Lo studioso spiega come, nella prima parte della scuola primaria, le forme di violenza siano più fisiche, più dirette. Si parla di risse e, nel caso verbale, delle prese in giro o degli insulti. Ma quando i bambini diventano adolescenti le forme della violenza – per una questione di sviluppo psicologico – tendono ad essere meno percepibili, più indirette.

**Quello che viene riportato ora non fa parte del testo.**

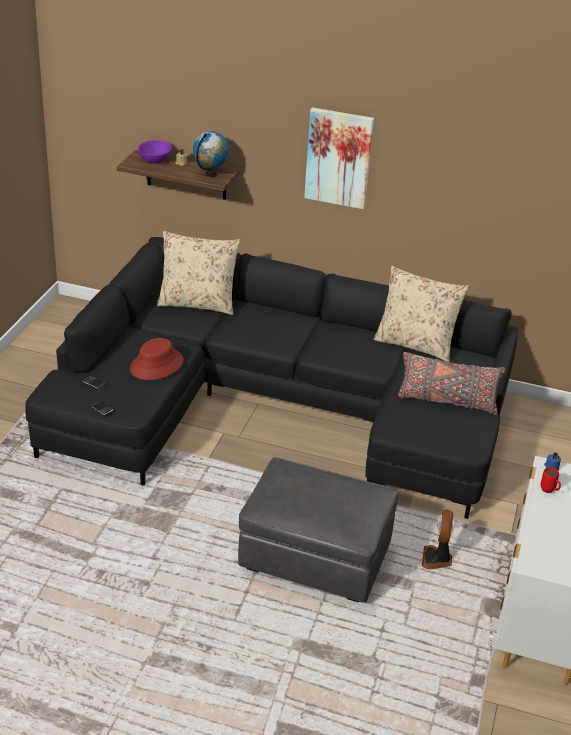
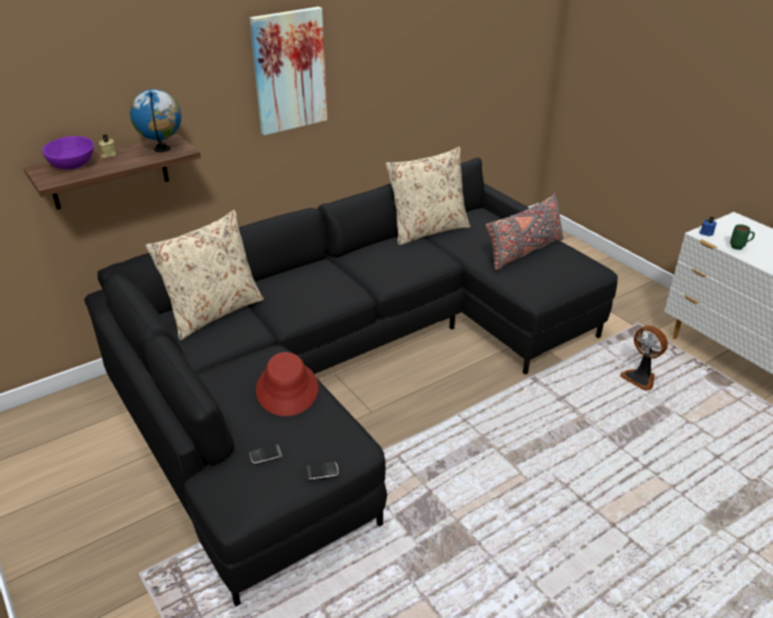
camera: 50 degrees left, 0 degrees up
(315, 558) = (591, 450): grey ottoman -> none
(549, 491) = (739, 247): red mug -> green mug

Le forme di prevenzione sono tre, secondo Castro Santander: una prevenzione primaria, universale, diretta a tutti gli alunni – ad esempio, la necessità di una educazione emozionale, sociale -. Una prevenzione secondaria per quegli alunni che mostrano segnali di rischio. E infine una terza, intesa come attenzione tanto per le vittime quanto per chi mette in atto tali comportamenti. Generalmente sono in percentuali basse, però sono quelli che hanno mostrato livelli alti di violenza.

“Con il termine ‘gruppo a rischio’ – spiega – chiamiamo sia le vittime che i fautori delle violenze. Ci sono alcuni segnali, e oggi diciamo ai docenti che devono osservare bene gli alunni in altri spazi. Non preoccuparsi solamente di quello che succede in aula. Osservare quello che è l’alunno escluso, l’alunno il cui comportamento cambia, l’alunno triste, l’alunno il cui rendimento cala. E tutto questo lo dobbiamo anche comunicare alle famiglie”.

In Francia il bersaglio è il professore

Insomma, ripensare l’approccio educativo può aiutare e un altro suggerimento arriva dai nostri fan sui social media i quali suggeriscono club e attività scolastiche. Learning World ne ha parlato con gli insegnanti francesi che hanno sperimentato la violenza a scuola per capire cosa ne pensano.

Chantal Viroulaud ha sempre creduto nel suo mestiere di insegnante. Ma è bastata una giornata per “spezzare” la giovane donna. All’inizio, erano piccoli insulti. E poi, l’11 dicembre scorso, è esploso il tutto. Uno studente lancia in aula una bomba artigianale. Una bottiglie piena d’acido. Chantal Viroulaud non rimane ferita. Ma per l’insegnante, la violenza è troppo. Una violenza estrema, rara, che mostra la gravità del fenomeno se non viene compreso in tempo.

Eric Debarbieux conosce bene questi racconti. Ha fatto della violenza a scuola il suo lavoro. Ha incontrato centinaia di insegnanti e studenti. Per lui non esistono fatalità, ma neanche soluzioni miracolose: “E’ davvero un problema che deve essere affrontato a fondo ogni volta, attraverso un lavoro con i genitori degli studenti e, quando serve – perché no -, anche con la polizia. Ma anche, e soprattutto all’interno, credo davvero che la chiave si trovi nell’ambiente scolastico, nel modo in cui ci si prende carico della vita stessa dell’istituto”.

La scuola Albert Samain de Roubaix, nel nord della Francia, la chiave forse l’ha trovata. In passato la scuola non ha avuto sempre una buona reputazione. Colpa dei tanti episodi di inciviltà quotidiana. All’origine, spesso, gli stessi studenti, in contrasto con il sistema scolastico.

Per cambiare, gli insegnanti hanno scelto di innovare. L’iniziativa è arrivata da Lucas Gruez. Finiti i corsi tradizionali, oggi si lavora con computer e corsi interattivi. Il risultato è che tutti gli studenti si sentono interessati, compresi quelli che prima avevano mollato la presa. E’ ancora presto per stappare lo champagne ma, segnale che lascia ben sperare, il numero dei provvedimenti disciplinari è precipitato.